Exercise goal: How many of the lines below hold the word "LIST"? Answer only with the number.

(Design files in plain text)
__________________________________________________

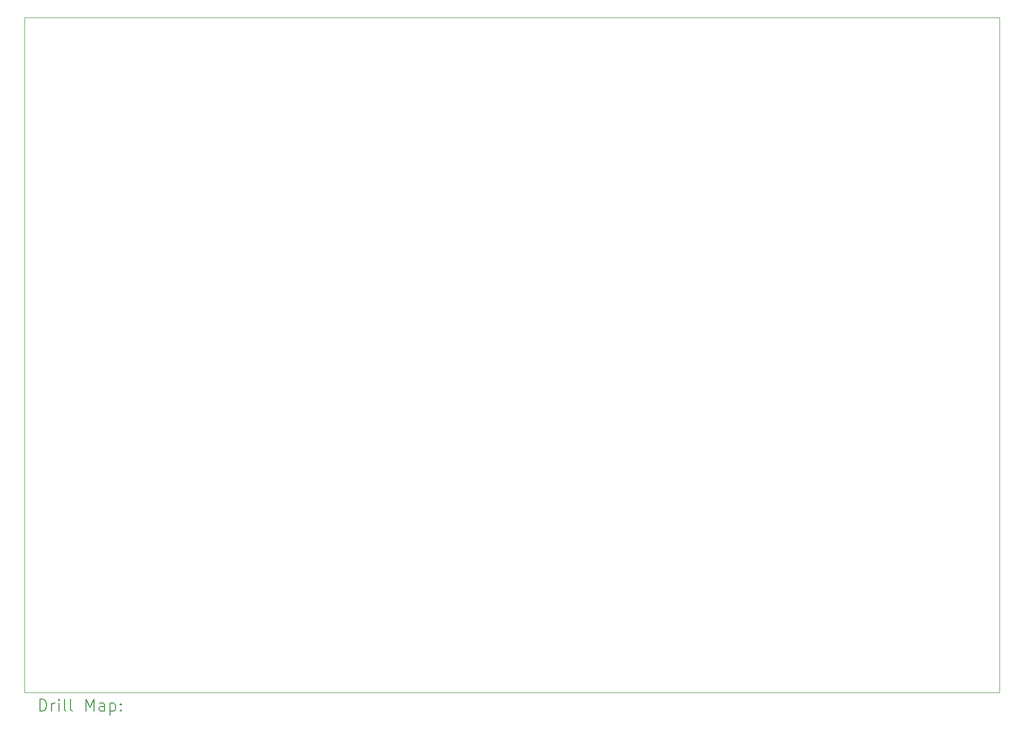
<source format=gbr>
%TF.GenerationSoftware,KiCad,Pcbnew,8.0.2*%
%TF.CreationDate,2024-05-30T20:48:47-07:00*%
%TF.ProjectId,DSP_TU,4453505f-5455-42e6-9b69-6361645f7063,B*%
%TF.SameCoordinates,Original*%
%TF.FileFunction,Drillmap*%
%TF.FilePolarity,Positive*%
%FSLAX45Y45*%
G04 Gerber Fmt 4.5, Leading zero omitted, Abs format (unit mm)*
G04 Created by KiCad (PCBNEW 8.0.2) date 2024-05-30 20:48:47*
%MOMM*%
%LPD*%
G01*
G04 APERTURE LIST*
%ADD10C,0.050000*%
%ADD11C,0.200000*%
G04 APERTURE END LIST*
D10*
X3403600Y-2921000D02*
X19913600Y-2921000D01*
X19913600Y-14351000D01*
X3403600Y-14351000D01*
X3403600Y-2921000D01*
D11*
X3661877Y-14664984D02*
X3661877Y-14464984D01*
X3661877Y-14464984D02*
X3709496Y-14464984D01*
X3709496Y-14464984D02*
X3738067Y-14474508D01*
X3738067Y-14474508D02*
X3757115Y-14493555D01*
X3757115Y-14493555D02*
X3766639Y-14512603D01*
X3766639Y-14512603D02*
X3776162Y-14550698D01*
X3776162Y-14550698D02*
X3776162Y-14579269D01*
X3776162Y-14579269D02*
X3766639Y-14617365D01*
X3766639Y-14617365D02*
X3757115Y-14636412D01*
X3757115Y-14636412D02*
X3738067Y-14655460D01*
X3738067Y-14655460D02*
X3709496Y-14664984D01*
X3709496Y-14664984D02*
X3661877Y-14664984D01*
X3861877Y-14664984D02*
X3861877Y-14531650D01*
X3861877Y-14569746D02*
X3871401Y-14550698D01*
X3871401Y-14550698D02*
X3880924Y-14541174D01*
X3880924Y-14541174D02*
X3899972Y-14531650D01*
X3899972Y-14531650D02*
X3919020Y-14531650D01*
X3985686Y-14664984D02*
X3985686Y-14531650D01*
X3985686Y-14464984D02*
X3976162Y-14474508D01*
X3976162Y-14474508D02*
X3985686Y-14484031D01*
X3985686Y-14484031D02*
X3995210Y-14474508D01*
X3995210Y-14474508D02*
X3985686Y-14464984D01*
X3985686Y-14464984D02*
X3985686Y-14484031D01*
X4109496Y-14664984D02*
X4090448Y-14655460D01*
X4090448Y-14655460D02*
X4080924Y-14636412D01*
X4080924Y-14636412D02*
X4080924Y-14464984D01*
X4214258Y-14664984D02*
X4195210Y-14655460D01*
X4195210Y-14655460D02*
X4185686Y-14636412D01*
X4185686Y-14636412D02*
X4185686Y-14464984D01*
X4442829Y-14664984D02*
X4442829Y-14464984D01*
X4442829Y-14464984D02*
X4509496Y-14607841D01*
X4509496Y-14607841D02*
X4576163Y-14464984D01*
X4576163Y-14464984D02*
X4576163Y-14664984D01*
X4757115Y-14664984D02*
X4757115Y-14560222D01*
X4757115Y-14560222D02*
X4747591Y-14541174D01*
X4747591Y-14541174D02*
X4728544Y-14531650D01*
X4728544Y-14531650D02*
X4690448Y-14531650D01*
X4690448Y-14531650D02*
X4671401Y-14541174D01*
X4757115Y-14655460D02*
X4738067Y-14664984D01*
X4738067Y-14664984D02*
X4690448Y-14664984D01*
X4690448Y-14664984D02*
X4671401Y-14655460D01*
X4671401Y-14655460D02*
X4661877Y-14636412D01*
X4661877Y-14636412D02*
X4661877Y-14617365D01*
X4661877Y-14617365D02*
X4671401Y-14598317D01*
X4671401Y-14598317D02*
X4690448Y-14588793D01*
X4690448Y-14588793D02*
X4738067Y-14588793D01*
X4738067Y-14588793D02*
X4757115Y-14579269D01*
X4852353Y-14531650D02*
X4852353Y-14731650D01*
X4852353Y-14541174D02*
X4871401Y-14531650D01*
X4871401Y-14531650D02*
X4909496Y-14531650D01*
X4909496Y-14531650D02*
X4928544Y-14541174D01*
X4928544Y-14541174D02*
X4938067Y-14550698D01*
X4938067Y-14550698D02*
X4947591Y-14569746D01*
X4947591Y-14569746D02*
X4947591Y-14626888D01*
X4947591Y-14626888D02*
X4938067Y-14645936D01*
X4938067Y-14645936D02*
X4928544Y-14655460D01*
X4928544Y-14655460D02*
X4909496Y-14664984D01*
X4909496Y-14664984D02*
X4871401Y-14664984D01*
X4871401Y-14664984D02*
X4852353Y-14655460D01*
X5033305Y-14645936D02*
X5042829Y-14655460D01*
X5042829Y-14655460D02*
X5033305Y-14664984D01*
X5033305Y-14664984D02*
X5023782Y-14655460D01*
X5023782Y-14655460D02*
X5033305Y-14645936D01*
X5033305Y-14645936D02*
X5033305Y-14664984D01*
X5033305Y-14541174D02*
X5042829Y-14550698D01*
X5042829Y-14550698D02*
X5033305Y-14560222D01*
X5033305Y-14560222D02*
X5023782Y-14550698D01*
X5023782Y-14550698D02*
X5033305Y-14541174D01*
X5033305Y-14541174D02*
X5033305Y-14560222D01*
M02*

</source>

__________________________________________________

Response: 2